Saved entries
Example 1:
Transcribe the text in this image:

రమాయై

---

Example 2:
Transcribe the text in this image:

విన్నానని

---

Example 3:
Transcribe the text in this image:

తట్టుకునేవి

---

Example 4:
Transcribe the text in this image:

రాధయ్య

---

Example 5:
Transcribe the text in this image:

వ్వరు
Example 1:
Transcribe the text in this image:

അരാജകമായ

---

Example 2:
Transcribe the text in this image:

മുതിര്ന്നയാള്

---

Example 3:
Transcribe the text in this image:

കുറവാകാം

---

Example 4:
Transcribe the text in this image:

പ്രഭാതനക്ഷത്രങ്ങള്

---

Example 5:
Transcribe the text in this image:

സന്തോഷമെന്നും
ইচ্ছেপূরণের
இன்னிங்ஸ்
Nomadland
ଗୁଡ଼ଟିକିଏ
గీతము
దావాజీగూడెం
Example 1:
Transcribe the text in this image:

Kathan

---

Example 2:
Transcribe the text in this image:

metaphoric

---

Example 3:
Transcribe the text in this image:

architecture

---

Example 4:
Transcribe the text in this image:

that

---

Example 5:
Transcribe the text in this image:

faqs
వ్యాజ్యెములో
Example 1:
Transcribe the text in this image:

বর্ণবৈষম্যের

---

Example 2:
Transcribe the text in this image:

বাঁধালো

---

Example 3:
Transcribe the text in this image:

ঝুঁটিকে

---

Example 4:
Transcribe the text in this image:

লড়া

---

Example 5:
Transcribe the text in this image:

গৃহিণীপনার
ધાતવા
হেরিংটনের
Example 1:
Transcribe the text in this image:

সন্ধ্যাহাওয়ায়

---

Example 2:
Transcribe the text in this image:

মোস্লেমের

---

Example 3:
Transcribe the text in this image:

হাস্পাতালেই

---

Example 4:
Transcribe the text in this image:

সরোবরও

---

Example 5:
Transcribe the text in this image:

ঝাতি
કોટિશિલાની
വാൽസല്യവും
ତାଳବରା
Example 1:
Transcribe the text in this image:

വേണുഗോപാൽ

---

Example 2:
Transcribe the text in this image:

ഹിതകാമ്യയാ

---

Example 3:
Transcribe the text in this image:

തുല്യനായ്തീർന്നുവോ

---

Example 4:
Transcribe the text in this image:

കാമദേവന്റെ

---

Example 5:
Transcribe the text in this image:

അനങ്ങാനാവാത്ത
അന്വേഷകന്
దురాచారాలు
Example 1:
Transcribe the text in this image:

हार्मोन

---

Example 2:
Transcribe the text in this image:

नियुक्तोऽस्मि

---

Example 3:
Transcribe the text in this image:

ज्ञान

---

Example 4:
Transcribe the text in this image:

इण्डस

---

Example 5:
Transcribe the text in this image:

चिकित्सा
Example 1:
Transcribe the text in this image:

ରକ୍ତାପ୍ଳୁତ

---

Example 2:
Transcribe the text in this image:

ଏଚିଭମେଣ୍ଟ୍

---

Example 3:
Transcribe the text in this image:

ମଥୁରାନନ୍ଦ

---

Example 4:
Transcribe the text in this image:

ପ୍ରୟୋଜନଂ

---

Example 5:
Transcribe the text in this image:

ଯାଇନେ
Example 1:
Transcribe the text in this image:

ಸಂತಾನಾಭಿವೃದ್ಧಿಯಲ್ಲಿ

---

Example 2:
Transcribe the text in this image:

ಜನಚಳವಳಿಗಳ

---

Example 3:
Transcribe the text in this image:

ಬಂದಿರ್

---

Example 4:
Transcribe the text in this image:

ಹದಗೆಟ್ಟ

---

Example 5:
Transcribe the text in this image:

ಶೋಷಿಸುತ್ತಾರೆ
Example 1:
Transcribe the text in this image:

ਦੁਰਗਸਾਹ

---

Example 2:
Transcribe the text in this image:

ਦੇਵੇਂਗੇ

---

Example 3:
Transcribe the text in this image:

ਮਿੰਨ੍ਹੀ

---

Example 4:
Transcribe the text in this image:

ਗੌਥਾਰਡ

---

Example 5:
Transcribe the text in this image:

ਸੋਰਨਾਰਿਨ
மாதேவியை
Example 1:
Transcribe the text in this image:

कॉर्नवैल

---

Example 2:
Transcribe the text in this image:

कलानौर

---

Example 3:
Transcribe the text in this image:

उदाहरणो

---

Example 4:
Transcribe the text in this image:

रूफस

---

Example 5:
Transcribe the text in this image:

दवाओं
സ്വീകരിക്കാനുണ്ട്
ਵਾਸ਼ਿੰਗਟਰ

» **Task requirements**:
Repeat the data above in full, word for word.

» **Answer box**:
Example 1:
Transcribe the text in this image:

రమాయై

---

Example 2:
Transcribe the text in this image:

విన్నానని

---

Example 3:
Transcribe the text in this image:

తట్టుకునేవి

---

Example 4:
Transcribe the text in this image:

రాధయ్య

---

Example 5:
Transcribe the text in this image:

వ్వరు
Example 1:
Transcribe the text in this image:

അരാജകമായ

---

Example 2:
Transcribe the text in this image:

മുതിര്ന്നയാള്

---

Example 3:
Transcribe the text in this image:

കുറവാകാം

---

Example 4:
Transcribe the text in this image:

പ്രഭാതനക്ഷത്രങ്ങള്

---

Example 5:
Transcribe the text in this image:

സന്തോഷമെന്നും
ইচ্ছেপূরণের
இன்னிங்ஸ்
Nomadland
ଗୁଡ଼ଟିକିଏ
గీతము
దావాజీగూడెం
Example 1:
Transcribe the text in this image:

Kathan

---

Example 2:
Transcribe the text in this image:

metaphoric

---

Example 3:
Transcribe the text in this image:

architecture

---

Example 4:
Transcribe the text in this image:

that

---

Example 5:
Transcribe the text in this image:

faqs
వ్యాజ్యెములో
Example 1:
Transcribe the text in this image:

বর্ণবৈষম্যের

---

Example 2:
Transcribe the text in this image:

বাঁধালো

---

Example 3:
Transcribe the text in this image:

ঝুঁটিকে

---

Example 4:
Transcribe the text in this image:

লড়া

---

Example 5:
Transcribe the text in this image:

গৃহিণীপনার
ધાતવા
হেরিংটনের
Example 1:
Transcribe the text in this image:

সন্ধ্যাহাওয়ায়

---

Example 2:
Transcribe the text in this image:

মোস্লেমের

---

Example 3:
Transcribe the text in this image:

হাস্পাতালেই

---

Example 4:
Transcribe the text in this image:

সরোবরও

---

Example 5:
Transcribe the text in this image:

ঝাতি
કોટિશિલાની
വാൽസല്യവും
ତାଳବରା
Example 1:
Transcribe the text in this image:

വേണുഗോപാൽ

---

Example 2:
Transcribe the text in this image:

ഹിതകാമ്യയാ

---

Example 3:
Transcribe the text in this image:

തുല്യനായ്തീർന്നുവോ

---

Example 4:
Transcribe the text in this image:

കാമദേവന്റെ

---

Example 5:
Transcribe the text in this image:

അനങ്ങാനാവാത്ത
അന്വേഷകന്
దురాచారాలు
Example 1:
Transcribe the text in this image:

हार्मोन

---

Example 2:
Transcribe the text in this image:

नियुक्तोऽस्मि

---

Example 3:
Transcribe the text in this image:

ज्ञान

---

Example 4:
Transcribe the text in this image:

इण्डस

---

Example 5:
Transcribe the text in this image:

चिकित्सा
Example 1:
Transcribe the text in this image:

ରକ୍ତାପ୍ଳୁତ

---

Example 2:
Transcribe the text in this image:

ଏଚିଭମେଣ୍ଟ୍

---

Example 3:
Transcribe the text in this image:

ମଥୁରାନନ୍ଦ

---

Example 4:
Transcribe the text in this image:

ପ୍ରୟୋଜନଂ

---

Example 5:
Transcribe the text in this image:

ଯାଇନେ
Example 1:
Transcribe the text in this image:

ಸಂತಾನಾಭಿವೃದ್ಧಿಯಲ್ಲಿ

---

Example 2:
Transcribe the text in this image:

ಜನಚಳವಳಿಗಳ

---

Example 3:
Transcribe the text in this image:

ಬಂದಿರ್

---

Example 4:
Transcribe the text in this image:

ಹದಗೆಟ್ಟ

---

Example 5:
Transcribe the text in this image:

ಶೋಷಿಸುತ್ತಾರೆ
Example 1:
Transcribe the text in this image:

ਦੁਰਗਸਾਹ

---

Example 2:
Transcribe the text in this image:

ਦੇਵੇਂਗੇ

---

Example 3:
Transcribe the text in this image:

ਮਿੰਨ੍ਹੀ

---

Example 4:
Transcribe the text in this image:

ਗੌਥਾਰਡ

---

Example 5:
Transcribe the text in this image:

ਸੋਰਨਾਰਿਨ
மாதேவியை
Example 1:
Transcribe the text in this image:

कॉर्नवैल

---

Example 2:
Transcribe the text in this image:

कलानौर

---

Example 3:
Transcribe the text in this image:

उदाहरणो

---

Example 4:
Transcribe the text in this image:

रूफस

---

Example 5:
Transcribe the text in this image:

दवाओं
സ്വീകരിക്കാനുണ്ട്
ਵਾਸ਼ਿੰਗਟਰ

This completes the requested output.